▸ Data
○ ○ ○ ○
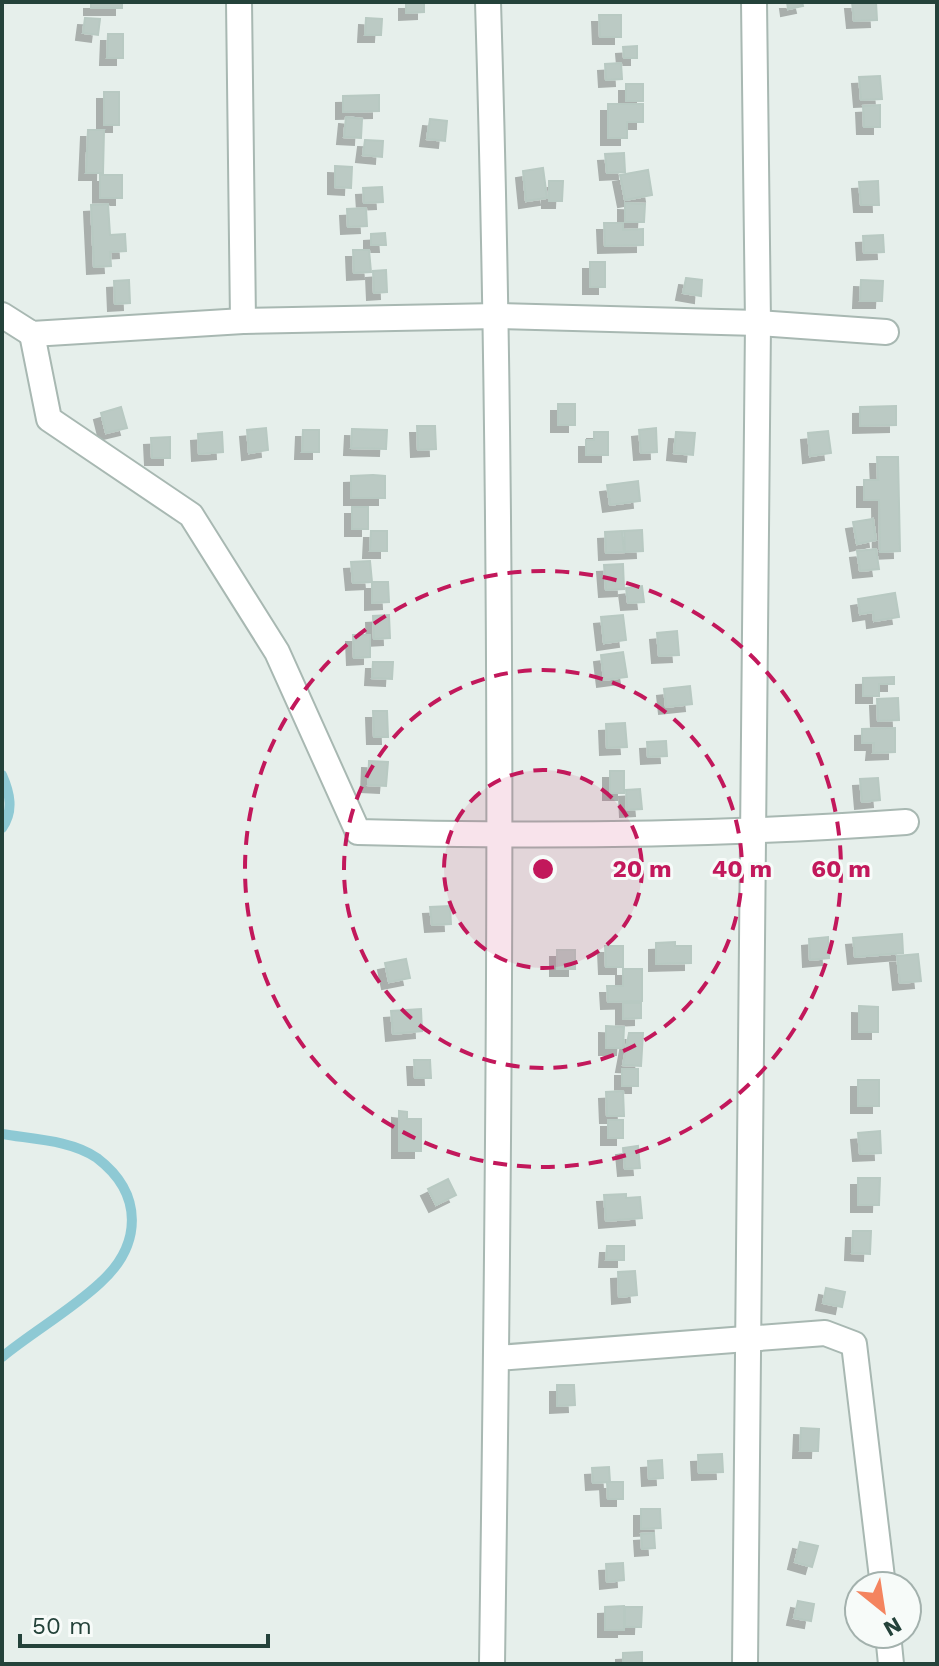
<svg xmlns="http://www.w3.org/2000/svg" width="939" height="1666" viewBox="0 0 939 1666" font-family="'Work Sans',sans-serif">
<style>
.lines{fill:none;stroke-linecap:round;stroke-linejoin:round}
.stream{stroke:#8ec9d4;stroke-width:10}
.building{fill:#bbcac4;stroke:#b8c9c2;stroke-width:2;filter:url(#shadow)}
.minor-casing{stroke:#a8b8b2;stroke-width:28}
.minor{stroke:#fff;stroke-width:24}
.ring{fill:none;stroke:#c2185b;stroke-width:4;stroke-dasharray:14 10}
.centre{fill:#c2185b;stroke:#f7fbf9;stroke-width:4}
.ring-label{font-size:24px;text-anchor:middle;font-weight:bold;fill:#c2185b;stroke:#f7fbf9;stroke-width:6;stroke-linejoin:round;paint-order:stroke}
</style>
<defs>
<filter id="shadow"><feDropShadow dx="-7" dy="7" stdDeviation="0" flood-color="#0004"/></filter>
</defs>
<rect width="100%" height="100%" fill="#e6efeb"/>
<g class="lines">
<g class="stream">
<path d="M2,775C10,793 14,811 2,828"/>
<path d="M2,1134C31,1139 72,1140 97,1158C144,1194 142,1245 100,1283C71,1310 34,1331 2,1357"/>
</g>
</g>
<g class="building">
<rect x="91" y="2" width="31" height="6"/>
<polygon points="406,2 424,2 424,12 406,13"/>
<polygon points="787,2 802,2 803,6 788,9"/>
<polygon points="852,2 876,2 877,20 854,21"/>
<polygon points="599,15 621,15 621,37 600,37"/>
<polygon points="85,18 100,19 98,35 83,33"/>
<polygon points="366,18 382,19 381,35 365,35"/>
<polygon points="108,34 123,34 123,58 107,58"/>
<polygon points="637,46 637,58 624,58 623,47"/>
<polygon points="621,63 622,79 606,80 605,64"/>
<polygon points="880,76 882,99 861,100 859,77"/>
<rect x="626" y="84" width="17" height="17"/>
<rect x="104" y="92" width="15" height="33"/>
<polygon points="379,95 379,111 343,112 343,96"/>
<polygon points="608,104 643,104 643,122 627,122 627,138 608,138"/>
<polygon points="880,105 880,127 864,127 863,106"/>
<polygon points="346,117 362,119 361,138 344,137"/>
<polygon points="430,119 447,121 445,141 427,139"/>
<polygon points="88,130 104,130 103,173 86,173"/>
<polygon points="365,140 383,141 382,157 363,155"/>
<polygon points="624,153 625,172 607,173 605,154"/>
<polygon points="335,166 352,167 351,188 335,187"/>
<polygon points="543,168 547,198 526,201 523,171"/>
<polygon points="648,170 652,195 625,200 620,175"/>
<rect x="100" y="175" width="22" height="23"/>
<polygon points="549,181 563,181 562,201 549,201"/>
<polygon points="878,181 879,205 861,205 859,182"/>
<polygon points="382,187 383,202 364,203 363,188"/>
<polygon points="625,203 645,204 644,222 625,222"/>
<polygon points="108,204 110,235 125,234 126,251 110,252 111,266 94,267 91,205"/>
<polygon points="366,208 367,226 348,227 347,209"/>
<polygon points="604,223 623,223 623,230 643,229 643,245 605,246"/>
<polygon points="385,233 386,245 371,245 371,234"/>
<polygon points="883,235 884,252 864,253 863,236"/>
<polygon points="353,250 369,250 371,272 354,273"/>
<rect x="590" y="262" width="15" height="25"/>
<polygon points="386,270 387,292 374,293 373,271"/>
<polygon points="686,278 702,280 701,296 683,293"/>
<polygon points="129,280 130,303 115,304 114,281"/>
<polygon points="861,280 883,281 882,301 860,301"/>
<rect x="558" y="404" width="17" height="21"/>
<polygon points="896,406 896,425 860,426 860,407"/>
<polygon points="121,407 127,428 106,433 101,413"/>
<polygon points="417,426 435,426 436,449 418,450"/>
<polygon points="266,428 268,450 249,453 247,430"/>
<polygon points="656,428 657,452 641,453 639,430"/>
<polygon points="352,429 387,430 386,449 351,448"/>
<polygon points="303,430 319,430 319,452 302,452"/>
<polygon points="828,431 831,453 810,456 808,433"/>
<polygon points="222,432 223,452 199,454 198,434"/>
<polygon points="594,432 608,432 608,455 586,455 586,440 594,440"/>
<polygon points="676,432 695,433 693,455 674,453"/>
<polygon points="170,437 170,458 152,458 151,438"/>
<polygon points="877,457 898,457 900,551 880,552 879,500 864,500 864,480 878,480"/>
<polygon points="373,475 385,476 385,498 351,498 351,476"/>
<polygon points="638,481 640,501 610,505 607,485"/>
<rect x="352" y="507" width="16" height="22"/>
<polygon points="873,519 876,540 857,544 853,522"/>
<polygon points="642,530 643,551 625,552 624,531"/>
<polygon points="371,531 387,531 387,551 370,551"/>
<polygon points="622,531 624,552 606,553 605,532"/>
<polygon points="876,549 879,569 860,571 857,551"/>
<polygon points="370,561 372,582 353,583 351,562"/>
<polygon points="623,564 624,589 606,590 604,565"/>
<polygon points="372,582 388,582 389,602 372,603"/>
<polygon points="642,586 644,602 628,603 626,588"/>
<polygon points="895,593 899,617 874,621 873,612 860,614 858,599"/>
<polygon points="389,615 390,638 374,639 373,616"/>
<polygon points="623,615 626,640 604,643 601,617"/>
<polygon points="677,631 679,655 659,656 657,633"/>
<polygon points="353,635 370,635 370,657 354,658"/>
<polygon points="623,652 627,677 604,680 601,655"/>
<polygon points="373,662 393,662 392,679 372,678"/>
<polygon points="894,677 894,684 879,684 879,696 863,696 863,678"/>
<polygon points="690,686 692,704 666,707 664,689"/>
<polygon points="898,698 899,720 878,721 877,699"/>
<polygon points="373,711 387,711 388,737 374,737"/>
<polygon points="625,723 627,747 607,748 606,724"/>
<polygon points="895,728 895,752 873,753 874,743 862,743 862,729"/>
<polygon points="666,741 667,756 648,757 647,742"/>
<polygon points="369,761 388,762 386,786 368,785"/>
<rect x="610" y="771" width="14" height="22"/>
<polygon points="878,778 880,800 862,802 860,779"/>
<polygon points="640,789 642,809 627,810 626,790"/>
<polygon points="450,906 451,924 432,925 430,907"/>
<polygon points="902,934 903,953 855,957 853,938"/>
<polygon points="828,937 829,958 810,960 809,939"/>
<polygon points="675,942 675,946 691,946 691,963 656,964 656,943"/>
<polygon points="605,946 623,946 623,967 606,967"/>
<rect x="557" y="950" width="18" height="19"/>
<polygon points="918,954 921,981 900,983 897,956"/>
<polygon points="406,959 410,978 389,982 385,963"/>
<polygon points="623,969 642,969 642,1001 608,1002 607,986 623,986"/>
<polygon points="623,1003 641,1003 641,1018 623,1019"/>
<polygon points="859,1006 878,1007 878,1032 859,1032"/>
<polygon points="421,1009 422,1031 393,1034 391,1011"/>
<polygon points="606,1026 624,1027 623,1048 606,1048"/>
<polygon points="629,1033 643,1033 641,1066 623,1065"/>
<polygon points="414,1060 430,1060 431,1078 415,1078"/>
<rect x="622" y="1069" width="16" height="17"/>
<rect x="858" y="1080" width="21" height="26"/>
<polygon points="623,1091 624,1116 607,1116 606,1092"/>
<polygon points="399,1111 407,1112 407,1119 421,1119 421,1151 399,1151"/>
<rect x="608" y="1120" width="15" height="18"/>
<polygon points="880,1131 881,1153 860,1154 858,1133"/>
<polygon points="638,1146 640,1168 625,1169 623,1148"/>
<polygon points="858,1178 880,1178 879,1205 858,1205"/>
<polygon points="448,1179 456,1195 436,1205 428,1189"/>
<polygon points="626,1194 626,1198 640,1197 642,1218 606,1221 604,1195"/>
<polygon points="853,1231 871,1231 870,1254 852,1253"/>
<polygon points="607,1246 624,1246 624,1260 606,1260"/>
<polygon points="635,1271 637,1295 619,1297 618,1272"/>
<polygon points="826,1288 845,1292 842,1307 823,1303"/>
<polygon points="557,1385 574,1385 575,1405 557,1406"/>
<polygon points="801,1428 819,1429 818,1451 800,1451"/>
<polygon points="722,1454 723,1472 699,1473 698,1455"/>
<polygon points="662,1460 663,1478 649,1479 648,1461"/>
<polygon points="609,1467 610,1482 593,1483 592,1468"/>
<polygon points="607,1482 623,1482 623,1499 608,1499"/>
<polygon points="641,1509 660,1509 661,1528 641,1529"/>
<polygon points="654,1533 655,1548 642,1549 641,1534"/>
<polygon points="800,1542 818,1546 812,1567 795,1562"/>
<polygon points="623,1563 624,1580 607,1582 606,1564"/>
<polygon points="798,1601 814,1604 811,1621 794,1618"/>
<polygon points="624,1606 624,1630 605,1630 605,1607"/>
<polygon points="625,1607 642,1607 641,1627 625,1627"/>
<polygon points="642,1652 642,1664 608,1664 623,1663 623,1653"/>
</g>
<g class="lines">
<g class="minor-casing">
<g id="minor">
<polyline points="239,2 243,321"/>
<path d="M488,2C505,556 500,1110 492,1664"/>
<polyline points="2,315 32,334 243,321 498,316 758,323 886,332"/>
<path d="M32,334L49,419L191,515L277,652L358,832C542,837 723,835 906,822"/>
<polyline points="497,1358 825,1333 854,1344 883,1586"/>
<polyline points="888,1634 891,1664"/>
<polyline points="745,1664 758,323 754,2"/>
</g>
</g>
<use href="#minor" class="minor"/>
</g>
<circle cx="543" cy="869" r="99" fill="#c2185b" fill-opacity=".12"/>
<g class="ring">
<circle cx="543" cy="869" r="99"/>
<circle cx="543" cy="869" r="199"/>
<circle cx="543" cy="869" r="298"/>
</g>
<circle cx="543" cy="869" r="12" class="centre"/>
<g class="ring-label">
<text x="642" y="877">20 m</text>
<text x="742" y="877">40 m</text>
<text x="841" y="877">60 m</text>
</g>
<rect width="939" height="1666" fill="none" stroke="#24423a" stroke-width="8"/>
<g transform="translate(883 1610) rotate(150)"><circle r="38" fill="#f7fbf9" stroke="#a3b1ad" stroke-width="2"/>
<path d="M0-6L14 30L0 20L-14 30Z" fill="#f4845f"/>
<text y="-12" font-size="22" font-weight="bold" text-anchor="middle" fill="#24423a">N</text>
</g>
<path d="M20 1634v12h248v-12" fill="none" stroke="#24423a" stroke-width="4"/>
<text x="32" y="1634" font-size="24" fill="#24423a" stroke="#f7fbf9" stroke-width="6" paint-order="stroke">50 m</text>
</svg>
○ ○ ○ ○
▸ Activity
The lines above that hold the string "paint" are to be located and copied.

▸ Answer to this problem
.ring-label{font-size:24px;text-anchor:middle;font-weight:bold;fill:#c2185b;stroke:#f7fbf9;stroke-width:6;stroke-linejoin:round;paint-order:stroke}
<text x="32" y="1634" font-size="24" fill="#24423a" stroke="#f7fbf9" stroke-width="6" paint-order="stroke">50 m</text>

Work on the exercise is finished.